Monday Morning Commute: Blue People Are Fucking AWESOME

coffee

Oh shiznit, fucking Monday before Christmas. I’m fucking excited for Christmas. It’s one of the more socially acceptable periods where you can be an utter disgusting fat ass. Pretty much everyone just eats to the point where they are rocketing awful, soul-crushing shits. Speaking of which, I’d like to mic half the toilets in the world during this time, and mix them into a caccophony of shit burst and groans of pain.
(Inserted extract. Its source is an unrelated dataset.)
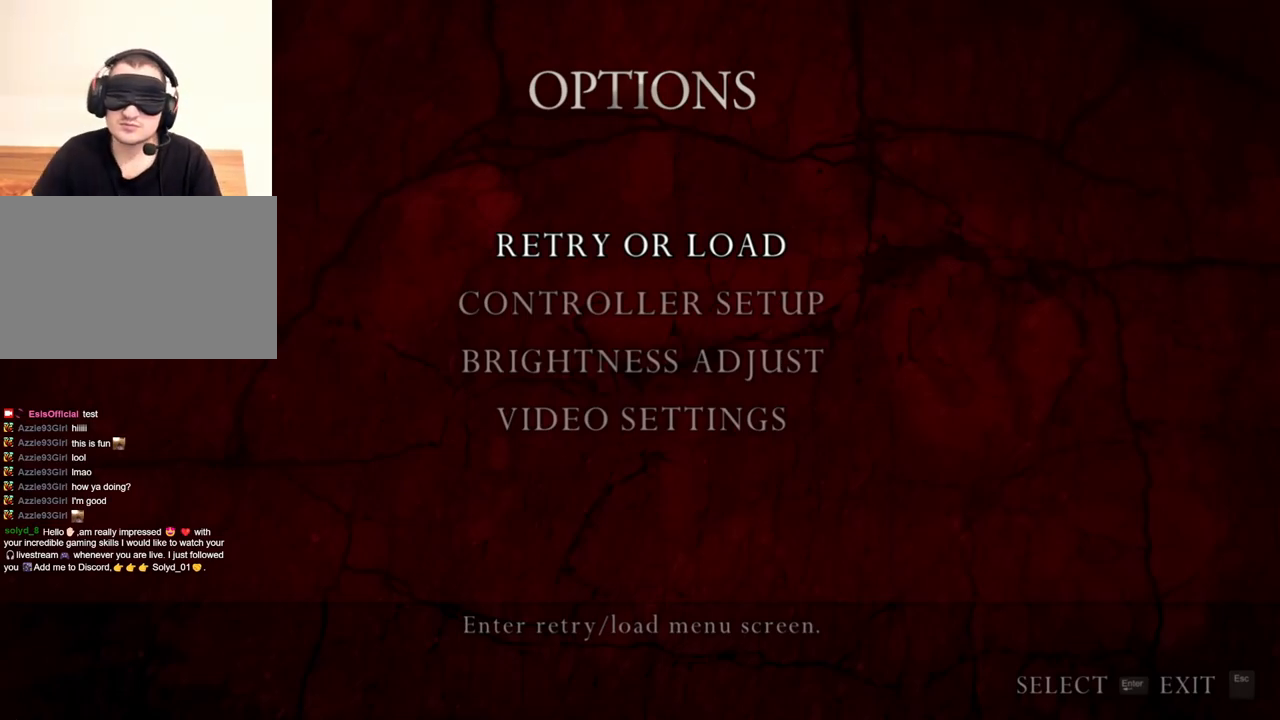
Gameplay with keyboard and mouse; each line is a JSON object with the keys and mouse buttons held at the frame after it. "events" lists presses ("down") and releases ("up") of "1", "2", "3", "4", "5", "a", "alt", "b", "c", "ctrl", "d", "e", "f", "g", "q", "r", "s", "shift", "space", "t", "tab", "tilde", "v", "w", "x", "z", "mouse_left", "mouse_wheel", "mouse_right", "mouse_mb4" and "mouse_mb5" between this image and that frame as [ms after this image, input, new state], when the widget could be followed in between. "mouse_left", "mouse_wheel", "mouse_right", "mouse_mb4", "mouse_mb5" = the "left", "wheel", "right", "mb4", "mb5" buttons of the "mouse" list. No other keys are recorded. "wheel" means that the mouse wheel is clicked or scrolled. Mouse movement is not recorded.
{"keys": ["s", "shift"], "mouse": [], "events": [[234, "s", "down"], [367, "shift", "down"]]}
I have absolutely no idea why that thought just came to me while I was typing this.

Monday Morning Commute. Every Monday I’m going to detail the various things I’m either currently or will be watching, reading, playing, and listening to in the next seven days. It’s Monday. You’ve got a long week of school, work, or compulsive masturbation to get through. Tell me the arts that you’re indulging in, to stave off suicide.

ava
Watching / Avatar

I’m going to write up something about Avatar today. But it’s been on my mind since I saw it. I walked out of the theater with a huge smile and hard nipples. I’m happy to report I still have said huge smile and hard nipples.

baroness
Listening / Baroness, Blue Record

Breaking my own rule and discussing music for a second straight week, I’ve been listening to Baroness’ Blue Record non-stop. My friend Jesse said it sounded like Mastodon, which is always a good way to get me to listen to something. And he wasn’t kidding. I kept forgetting about the recommendation. That’s because I have the attention span of a gnat, drugged, and drowning in a pool of water. Which makes absolutely no sense. Whatever, fuck you. But then the other site foolish enough to let me contribute to them, Mishka, called it their #1 album of the year. So I was like, fuck, Drinkwater, get on that shit. And then I did. And then I liked it. So there.

dietdew
Drinking / Diet Mountain Dew

I’m currently on my fifth can of Diet Mountain Dew of the writing session. Not of the day, mind you. That would be merely pedestrian. Pepsibones told me earlier that I should punch a hole in the refrigerator. Then I told him I only needed a couple more cans until that was feasible. I would disrupt the refrigerator’s molecular structure. I secretly wish that my caffeine addiction would alter me at some genetic level should I could be a superhero. You know, super powers and shit.

Unfortunately, I think this superpower is going to be called “Dying in a hospital of a brain tumor from too many chemicals ingested daily.”